I've been thinking a great deal about the concept of "worthiness" lately, which is ironic as here I am in the small slice of weather called "summer" in the hills of Western Massachusetts--a time to garden, pick flowers, walk up the road with our Jack, visit with friends, and sip chilled wine or cold seltzer on our deck and watch the swallows dip over the green hills. Given all of that, why does my mind torment me?
Let's blame it on Nadia Bloz-Weber, my favorite evangelical Lutheran pastor. In a recent podcast she says that we have no time to rest because we are all so busy trying to prove our worthiness to others and ourselves. This is a familiar trap, and one which I think we sometimes fall into in our marvelous, talkative, social-justice oriented UCC church.
If we are busy all the time saving the world, reaching out to the marginalized (all worthy and important goals), when do we have time to really stop and just breathe? And we have to avoid the trap of stopping, Nadia cautions, so we can rush out the door to perform even more good works.
Nadia says that a rest should not feel like one more addition to our "to-do list." The Gospel lesson for last Sunday, July 19th, was on Jesus looking for a place to hide out with his peeps, a place to pray to his father, and a place--just maybe--free from the constant demands of his sheep, much as he adored them.

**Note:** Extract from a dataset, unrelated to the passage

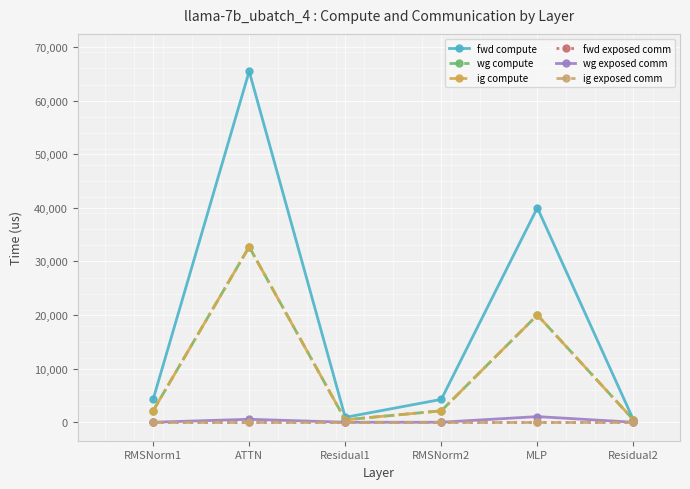

Which series has the largest range (max minus min)?

fwd compute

What happens when I really take a substantive break--just sit looking out at the green hills without murmuring to myself--"I really should edge that garden. Darn, the shingles on the house are getting crumbly, time to replace them, but where will we get the money? And Jeez, is that my stomach folding over my waistband?"
When I stop moving and thinking, I see that God keeps on redeeming creation even when I am not in charge, although often I lament that I should be in charge just as Anne Lamott complains that God should have made her overseer of the entire West coast.
So rest. Not as a command, not as a way of becoming more worthy in the eyes of others or our God--however you imagine her to be--but as a way of following Jesus. If he took time off, retreating to that cave in Capernaum just to be with his god, then why can't we? We can do it not as something we have to do but as something we can do.
I have found that when I truly stop moving, thinking, planning and worrying (such a challenge) I am filled with a different kind of breath; not the quick intakes that come from filling my days with "have-tos, should, and ought-tos", but the calm breathing that comes from God and the Holy Spirit, reminding me that we are all loved and held by hands not our own and not in our power. Thanks be to God.